» INPUT FOR THIS TASK
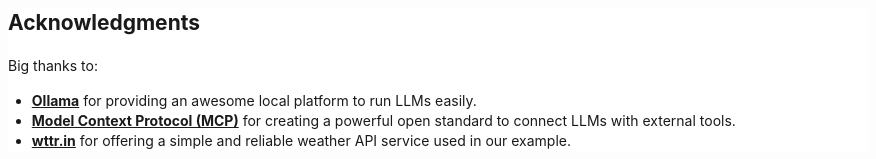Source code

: ## Acknowledgments

Big thanks to:

-   [**Ollama**](https://ollama.com/) for providing an awesome local platform to run LLMs easily.
-   [**Model Context Protocol (MCP)**](https://modelcontextprotocol.io/) for creating a powerful open standard to connect LLMs with external tools.
-   [**wttr.in**](https://wttr.in/) for offering a simple and reliable weather API service used in our example.

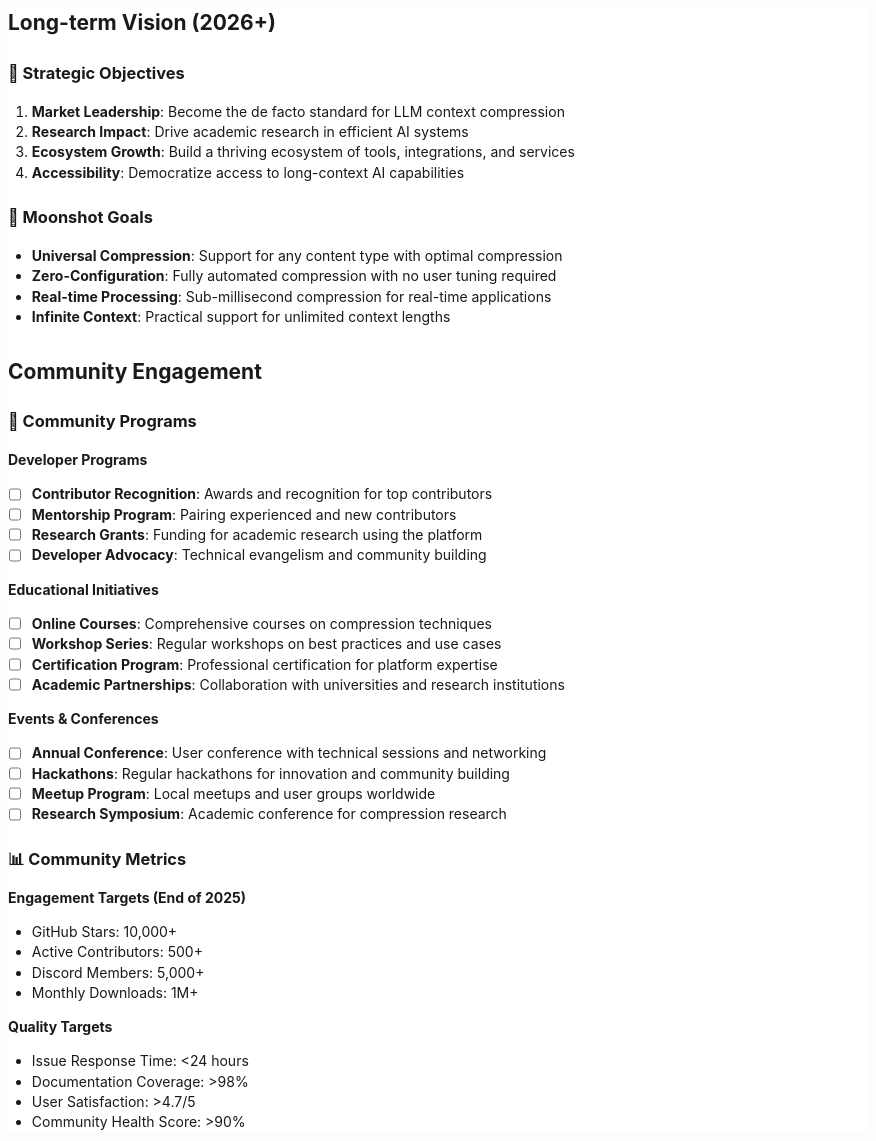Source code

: ## Long-term Vision (2026+)

### 🌟 Strategic Objectives

1. **Market Leadership**: Become the de facto standard for LLM context compression
2. **Research Impact**: Drive academic research in efficient AI systems
3. **Ecosystem Growth**: Build a thriving ecosystem of tools, integrations, and services
4. **Accessibility**: Democratize access to long-context AI capabilities

### 🚀 Moonshot Goals

- **Universal Compression**: Support for any content type with optimal compression
- **Zero-Configuration**: Fully automated compression with no user tuning required
- **Real-time Processing**: Sub-millisecond compression for real-time applications
- **Infinite Context**: Practical support for unlimited context lengths

## Community Engagement

### 🤝 Community Programs

**Developer Programs**
- [ ] **Contributor Recognition**: Awards and recognition for top contributors
- [ ] **Mentorship Program**: Pairing experienced and new contributors
- [ ] **Research Grants**: Funding for academic research using the platform
- [ ] **Developer Advocacy**: Technical evangelism and community building

**Educational Initiatives**
- [ ] **Online Courses**: Comprehensive courses on compression techniques
- [ ] **Workshop Series**: Regular workshops on best practices and use cases
- [ ] **Certification Program**: Professional certification for platform expertise
- [ ] **Academic Partnerships**: Collaboration with universities and research institutions

**Events & Conferences**
- [ ] **Annual Conference**: User conference with technical sessions and networking
- [ ] **Hackathons**: Regular hackathons for innovation and community building
- [ ] **Meetup Program**: Local meetups and user groups worldwide
- [ ] **Research Symposium**: Academic conference for compression research

### 📊 Community Metrics

**Engagement Targets (End of 2025)**
- GitHub Stars: 10,000+
- Active Contributors: 500+
- Discord Members: 5,000+
- Monthly Downloads: 1M+

**Quality Targets**
- Issue Response Time: <24 hours
- Documentation Coverage: >98%
- User Satisfaction: >4.7/5
- Community Health Score: >90%
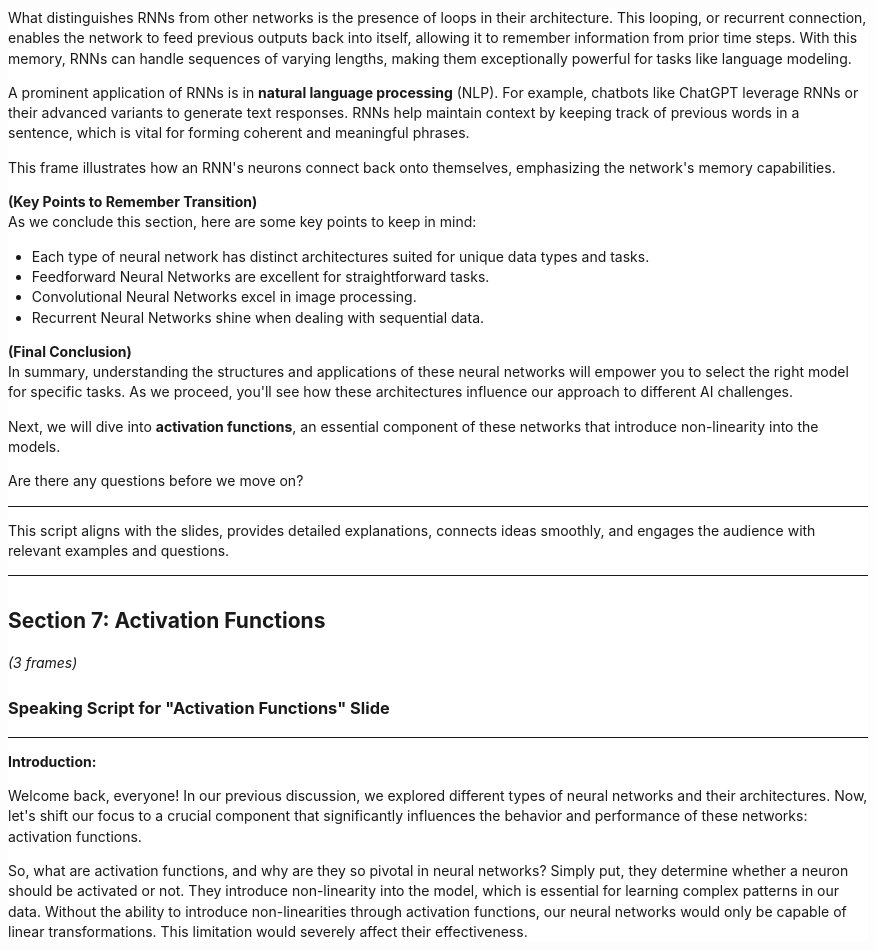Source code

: What distinguishes RNNs from other networks is the presence of loops in their architecture. This looping, or recurrent connection, enables the network to feed previous outputs back into itself, allowing it to remember information from prior time steps. With this memory, RNNs can handle sequences of varying lengths, making them exceptionally powerful for tasks like language modeling.

A prominent application of RNNs is in **natural language processing** (NLP). For example, chatbots like ChatGPT leverage RNNs or their advanced variants to generate text responses. RNNs help maintain context by keeping track of previous words in a sentence, which is vital for forming coherent and meaningful phrases.

This frame illustrates how an RNN's neurons connect back onto themselves, emphasizing the network's memory capabilities. 

**(Key Points to Remember Transition)**  
As we conclude this section, here are some key points to keep in mind:  
- Each type of neural network has distinct architectures suited for unique data types and tasks.  
- Feedforward Neural Networks are excellent for straightforward tasks.  
- Convolutional Neural Networks excel in image processing.  
- Recurrent Neural Networks shine when dealing with sequential data.

**(Final Conclusion)**  
In summary, understanding the structures and applications of these neural networks will empower you to select the right model for specific tasks. As we proceed, you'll see how these architectures influence our approach to different AI challenges.

Next, we will dive into **activation functions**, an essential component of these networks that introduce non-linearity into the models. 

Are there any questions before we move on?

--- 

This script aligns with the slides, provides detailed explanations, connects ideas smoothly, and engages the audience with relevant examples and questions.

---

## Section 7: Activation Functions
*(3 frames)*

### Speaking Script for "Activation Functions" Slide

---

**Introduction:**

Welcome back, everyone! In our previous discussion, we explored different types of neural networks and their architectures. Now, let's shift our focus to a crucial component that significantly influences the behavior and performance of these networks: activation functions.

So, what are activation functions, and why are they so pivotal in neural networks? Simply put, they determine whether a neuron should be activated or not. They introduce non-linearity into the model, which is essential for learning complex patterns in our data. Without the ability to introduce non-linearities through activation functions, our neural networks would only be capable of linear transformations. This limitation would severely affect their effectiveness.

» WHAT IS EXPECTED
Rewrite the stretch from the line containing "A prominent application" through the line containing "This frame illustrates", replacing "chatbots" with "virtual assistants" and keeping everything else the same.

» SOLUTION
A prominent application of RNNs is in **natural language processing** (NLP). For example, virtual assistants like ChatGPT leverage RNNs or their advanced variants to generate text responses. RNNs help maintain context by keeping track of previous words in a sentence, which is vital for forming coherent and meaningful phrases.

This frame illustrates how an RNN's neurons connect back onto themselves, emphasizing the network's memory capabilities. 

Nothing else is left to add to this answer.